Copy the proof below about the sum of cubed binomial partial sums in full, reproducing every word and formula without change.

**PAGE:**
+++++
We denote with $A_k=\sum_{j=0}^k\binom{n}{j}$ and have to show $S(3,n)=\sum_{k=0}^nA_k^3$. We need two intermediate results which are interesting by its own and which are shown at the end of this post:

The following is valid for $0\leq k\leq n-1$:

\begin{align*} A_k+A_{n-1-k}&=2^n\tag{2}\\ \sum_{k=0}^{n-1}A_kA_{n-1-k}&=\frac{n}{2}\binom{2n}{n}\tag{3} \end{align*}

We obtain \begin{align*} \color{blue}{S(3,n)}&=\sum_{k=0}^nA_k^3\\ &=\frac{1}{2}\sum_{k=0}^{n-1}\left(A_k^3+A_{n-1-k}^3\right)+A_n^3\tag{4}\\ &=\frac{1}{2}\sum_{k=0}^{n-1}\left(A_k+A_{n-k+1}\right)\left(A_k^2-A_kA_{n-1-k}+A_{n-1-k}^2\right)+A_n^3\tag{5}\\ &=\frac{1}{2}\sum_{k=0}^{n-1}2^n\left(A_k^2-A_kA_{n-1-k}+A_{n-1-k}^2\right)+A_n^3\tag{6}\\ &=2^n\sum_{k=0}^{n-1}A_k^2-2^{n-1}\sum_{k=0}^{n-1}A_kA_{n-1-k}+2^nA_n^2\tag{7}\\ &=2^nS(2,n)-n2^{n-2}\binom{2n}{n}\tag{8}\\ &\,\,\color{blue}{=(n+2)2^{3n-1}-3\cdot2^{n-2}n\binom{2n}{n}}\tag{9} \end{align*} and the claim (1) follows.

Comment:

  • In (4) we use the symmetry $\sum_{k=0}^nA_k^3=\sum_{k=0}^{n}A_{n-k}^3$.

  • In (5) we apply $x^3-y^3=(x-y)\left(x^2-xy+y^2\right)$.

  • In (6) we use the identity from (2).
+++++
**EXTRACTED INFORMATION:**
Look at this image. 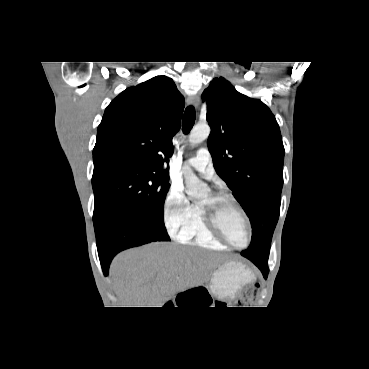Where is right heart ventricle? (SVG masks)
<instances>
[{"mask_svg": "<svg viewBox=\"0 0 369 369\" xmlns=\"http://www.w3.org/2000/svg\"><path fill=\"white\" fill-rule=\"evenodd\" d=\"M185 242H191L194 245L215 249L224 250L226 245L217 240L207 229L200 206L194 205V212L186 230L178 237Z\"/></svg>", "mask_w": 369, "mask_h": 369, "instance_id": "e07e8e85", "label": "right heart ventricle"}]
</instances>
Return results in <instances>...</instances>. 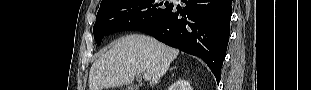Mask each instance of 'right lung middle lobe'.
Wrapping results in <instances>:
<instances>
[{
  "label": "right lung middle lobe",
  "instance_id": "right-lung-middle-lobe-1",
  "mask_svg": "<svg viewBox=\"0 0 311 90\" xmlns=\"http://www.w3.org/2000/svg\"><path fill=\"white\" fill-rule=\"evenodd\" d=\"M173 7L159 0H106L100 4L93 28L100 45L104 36L118 31L140 30L161 20Z\"/></svg>",
  "mask_w": 311,
  "mask_h": 90
}]
</instances>
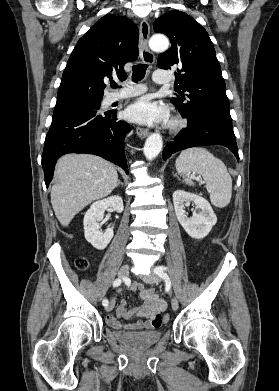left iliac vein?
<instances>
[{
  "instance_id": "1",
  "label": "left iliac vein",
  "mask_w": 279,
  "mask_h": 391,
  "mask_svg": "<svg viewBox=\"0 0 279 391\" xmlns=\"http://www.w3.org/2000/svg\"><path fill=\"white\" fill-rule=\"evenodd\" d=\"M144 282L149 284L159 283L160 278L157 275H149L143 277ZM171 307L174 311L178 310L179 303L176 297H173L171 300Z\"/></svg>"
}]
</instances>
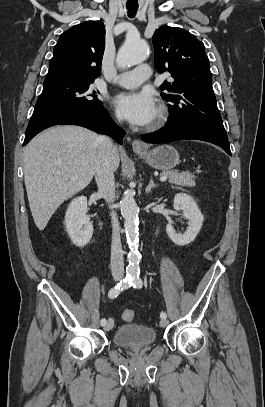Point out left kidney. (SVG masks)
Wrapping results in <instances>:
<instances>
[{
    "mask_svg": "<svg viewBox=\"0 0 265 407\" xmlns=\"http://www.w3.org/2000/svg\"><path fill=\"white\" fill-rule=\"evenodd\" d=\"M174 209L182 210L188 220L186 231L177 233L171 224L166 226L168 237L178 246H185L194 241L201 230L203 224V215L194 199L185 193H178L174 197Z\"/></svg>",
    "mask_w": 265,
    "mask_h": 407,
    "instance_id": "left-kidney-1",
    "label": "left kidney"
}]
</instances>
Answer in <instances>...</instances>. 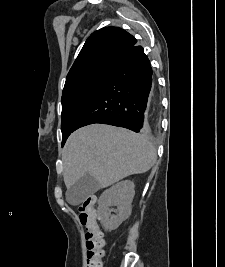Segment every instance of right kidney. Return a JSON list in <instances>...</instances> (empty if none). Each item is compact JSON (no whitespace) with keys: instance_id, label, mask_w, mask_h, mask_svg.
Returning <instances> with one entry per match:
<instances>
[{"instance_id":"right-kidney-1","label":"right kidney","mask_w":225,"mask_h":267,"mask_svg":"<svg viewBox=\"0 0 225 267\" xmlns=\"http://www.w3.org/2000/svg\"><path fill=\"white\" fill-rule=\"evenodd\" d=\"M134 183L130 180L121 181L105 190L98 201V220L107 231L115 230L132 211L135 195ZM117 206V214H111L110 206Z\"/></svg>"}]
</instances>
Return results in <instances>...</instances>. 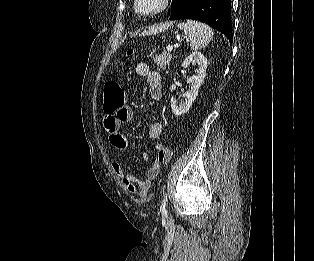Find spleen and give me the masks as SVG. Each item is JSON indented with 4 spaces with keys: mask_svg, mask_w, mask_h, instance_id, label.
<instances>
[{
    "mask_svg": "<svg viewBox=\"0 0 314 261\" xmlns=\"http://www.w3.org/2000/svg\"><path fill=\"white\" fill-rule=\"evenodd\" d=\"M178 28L183 30L190 39V47L196 51L206 47L213 38V30L206 24L188 20L184 23H179Z\"/></svg>",
    "mask_w": 314,
    "mask_h": 261,
    "instance_id": "obj_1",
    "label": "spleen"
}]
</instances>
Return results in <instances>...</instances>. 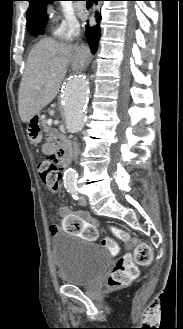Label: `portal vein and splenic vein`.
Instances as JSON below:
<instances>
[{"instance_id": "18ae733b", "label": "portal vein and splenic vein", "mask_w": 183, "mask_h": 329, "mask_svg": "<svg viewBox=\"0 0 183 329\" xmlns=\"http://www.w3.org/2000/svg\"><path fill=\"white\" fill-rule=\"evenodd\" d=\"M47 124H48V125H51V124H52V119H48V120H47Z\"/></svg>"}]
</instances>
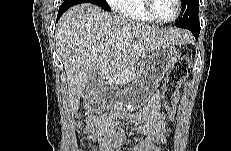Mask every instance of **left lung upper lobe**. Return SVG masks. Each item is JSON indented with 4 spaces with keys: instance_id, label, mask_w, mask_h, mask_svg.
<instances>
[{
    "instance_id": "5c2ea615",
    "label": "left lung upper lobe",
    "mask_w": 231,
    "mask_h": 151,
    "mask_svg": "<svg viewBox=\"0 0 231 151\" xmlns=\"http://www.w3.org/2000/svg\"><path fill=\"white\" fill-rule=\"evenodd\" d=\"M199 0H182V14L176 26L188 30L199 29Z\"/></svg>"
}]
</instances>
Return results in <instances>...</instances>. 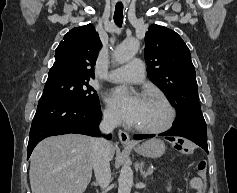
+++++
**FULL OUTPUT:**
We denote with $A_k=\sum_{j=0}^k\binom{n}{j}$ and have to show $S(3,n)=\sum_{k=0}^nA_k^3$. We need two intermediate results which are interesting by its own and which are shown at the end of this post:

The following is valid for $0\leq k\leq n-1$:

\begin{align*} A_k+A_{n-1-k}&=2^n\tag{2}\\ \sum_{k=0}^{n-1}A_kA_{n-1-k}&=\frac{n}{2}\binom{2n}{n}\tag{3} \end{align*}

We obtain \begin{align*} \color{blue}{S(3,n)}&=\sum_{k=0}^nA_k^3\\ &=\frac{1}{2}\sum_{k=0}^{n-1}\left(A_k^3+A_{n-1-k}^3\right)+A_n^3\tag{4}\\ &=\frac{1}{2}\sum_{k=0}^{n-1}\left(A_k+A_{n-k+1}\right)\left(A_k^2-A_kA_{n-1-k}+A_{n-1-k}^2\right)+A_n^3\tag{5}\\ &=\frac{1}{2}\sum_{k=0}^{n-1}2^n\left(A_k^2-A_kA_{n-1-k}+A_{n-1-k}^2\right)+A_n^3\tag{6}\\ &=2^n\sum_{k=0}^{n-1}A_k^2-2^{n-1}\sum_{k=0}^{n-1}A_kA_{n-1-k}+2^nA_n^2\tag{7}\\ &=2^nS(2,n)-n2^{n-2}\binom{2n}{n}\tag{8}\\ &\,\,\color{blue}{=(n+2)2^{3n-1}-3\cdot2^{n-2}n\binom{2n}{n}}\tag{9} \end{align*} and the claim (1) follows.

Comment:

  • In (4) we use the symmetry $\sum_{k=0}^nA_k^3=\sum_{k=0}^{n}A_{n-k}^3$.

  • In (5) we apply $x^3-y^3=(x-y)\left(x^2-xy+y^2\right)$.

  • In (6) we use the identity from (2).